Foster care and adoption are not decisions to be taken lightly, and DC127 helps couples explore whether it might be the right step through its regular foster care and adoption orientations.
DC127 serves foster and adoptive families in three key ways:
- Walk with families through the licensing process: DC127 helps find the right agency for your family and supports you as you complete your foster care license (needed for both foster care and adoption through foster care).
- Connect with city-wide supports: DC127 works to connect families to supports all across the city, including other families. Its goal is to make sure you have access to all available support resources.
- Mobilize the church and community for support: DC127 believes the most sustainable support comes from people already involved in a family’s life. It works with Church Coordinators to surround foster and adoptive families with support, and bring awareness to the larger church community about foster care and the unique needs of foster families.

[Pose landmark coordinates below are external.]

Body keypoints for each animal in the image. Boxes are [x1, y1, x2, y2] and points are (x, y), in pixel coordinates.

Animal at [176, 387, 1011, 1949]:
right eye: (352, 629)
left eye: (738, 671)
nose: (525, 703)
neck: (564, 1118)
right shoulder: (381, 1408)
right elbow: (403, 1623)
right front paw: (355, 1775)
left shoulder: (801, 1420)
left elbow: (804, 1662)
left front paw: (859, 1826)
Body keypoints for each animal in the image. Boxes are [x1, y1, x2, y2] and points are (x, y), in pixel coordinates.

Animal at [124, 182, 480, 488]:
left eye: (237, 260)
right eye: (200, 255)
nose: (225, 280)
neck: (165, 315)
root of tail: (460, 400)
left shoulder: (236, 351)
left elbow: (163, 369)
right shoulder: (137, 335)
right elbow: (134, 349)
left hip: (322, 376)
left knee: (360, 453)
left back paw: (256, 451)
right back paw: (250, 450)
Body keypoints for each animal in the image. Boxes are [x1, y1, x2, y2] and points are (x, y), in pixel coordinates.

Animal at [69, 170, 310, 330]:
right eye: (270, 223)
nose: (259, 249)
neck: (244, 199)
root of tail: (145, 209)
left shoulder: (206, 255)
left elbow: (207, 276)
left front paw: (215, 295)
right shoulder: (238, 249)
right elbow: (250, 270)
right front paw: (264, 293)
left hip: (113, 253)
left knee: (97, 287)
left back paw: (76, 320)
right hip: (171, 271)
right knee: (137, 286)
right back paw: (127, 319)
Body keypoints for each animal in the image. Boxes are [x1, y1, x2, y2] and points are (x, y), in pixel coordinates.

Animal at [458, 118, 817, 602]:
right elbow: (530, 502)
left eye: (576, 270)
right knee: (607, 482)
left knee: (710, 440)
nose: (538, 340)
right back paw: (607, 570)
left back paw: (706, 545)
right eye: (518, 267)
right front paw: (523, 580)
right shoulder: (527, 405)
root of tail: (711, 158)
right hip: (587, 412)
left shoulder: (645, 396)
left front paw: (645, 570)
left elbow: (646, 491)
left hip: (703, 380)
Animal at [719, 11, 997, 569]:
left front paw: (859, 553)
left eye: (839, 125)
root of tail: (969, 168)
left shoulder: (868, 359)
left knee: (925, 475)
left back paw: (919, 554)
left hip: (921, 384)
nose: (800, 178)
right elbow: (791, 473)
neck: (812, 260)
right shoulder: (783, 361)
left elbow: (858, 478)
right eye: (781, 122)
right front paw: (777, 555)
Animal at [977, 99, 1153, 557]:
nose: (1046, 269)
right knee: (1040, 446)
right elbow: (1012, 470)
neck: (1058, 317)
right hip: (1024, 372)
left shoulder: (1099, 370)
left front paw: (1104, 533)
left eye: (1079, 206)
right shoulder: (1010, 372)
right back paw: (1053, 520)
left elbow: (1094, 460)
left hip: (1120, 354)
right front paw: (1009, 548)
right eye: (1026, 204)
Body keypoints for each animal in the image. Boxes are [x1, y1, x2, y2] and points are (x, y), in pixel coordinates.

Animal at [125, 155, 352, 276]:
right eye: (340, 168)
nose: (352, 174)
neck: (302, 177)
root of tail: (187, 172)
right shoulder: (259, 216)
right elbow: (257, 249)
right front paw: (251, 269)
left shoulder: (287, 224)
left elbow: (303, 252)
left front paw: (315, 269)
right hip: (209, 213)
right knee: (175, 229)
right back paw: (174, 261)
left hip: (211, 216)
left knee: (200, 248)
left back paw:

Foster care and adoption can ensure that no child is without a home. Both are big steps, but ones that need not be taken alone. It's important not to minimize the level of commitment required, but DC127 hopes to create structures and supports that will help make the foster care and adoption process less daunting and more accessible to families.
Everyone Can Help
Not everyone is in a position to be a foster parent, but everyone is in a position to do something—everyone has something to offer. Everyone can become a part of the DC127 community, working together to ensure the success of every child in foster care and those at risk of entering the child welfare system.
Here are just a few of the many ways you can help:
- Mentor a Child: Mentor a child. Mentoring can have a significant impact on the life of a child in foster care. Oftentimes, a mentor may be the only consistent adult in an itinerant teen’s life. Several programs offer opportunities to invest time in helping a child in foster care succeed. Family & Youth Initiative, BEST Kids and Safe Families for Children offer meaningful mentoring opportunties. If you’re interested in getting connected as a mentor, email email@example.com get connected with the next steps.
- Respite Care and Babysitting: Foster parents and Safe Families Hosts, just like other parents, need to run errands, shop, or simply get a break, but many need babysitters who have gone through background checks.
- Resources and Services: Most children come to their Safe Families Hosts and foster homes with very few possessions. We are always accepting donations of children’s items like diapers, car seats, and clothing, or professional services like healthcare, hair styling, and house cleaning. We also accept gift cards to grocery stores or children’s outlets, or even area restaurants to provide date nights for parents.
- Sponsor a Youth’s College Education: Every year, tens of thousands of youth age out of foster care. They likely do not have family to help them transition to adulthood—or help with college expenses. Foster Care to Success connects the public to college-bound foster youth through a unique sponsorship program.
"In Washington, DC, we see a lot of really hard stuff -- we see poverty, we see a broken education system, we see an incredibly high AIDS rate, we see a high rate of homeless families, and sometimes [people] can just think that this is how our city operates, that this is just the rhythm of our city.
If you want to change the rhythms of Washington, DC, you're going to have to expect to change the rhythms of your life. How do you integrate caring for others, and loving others, and bringing about justice into your everyday patterns? What are those slight differences you're going to need to make to see the people that you're not seeing right now."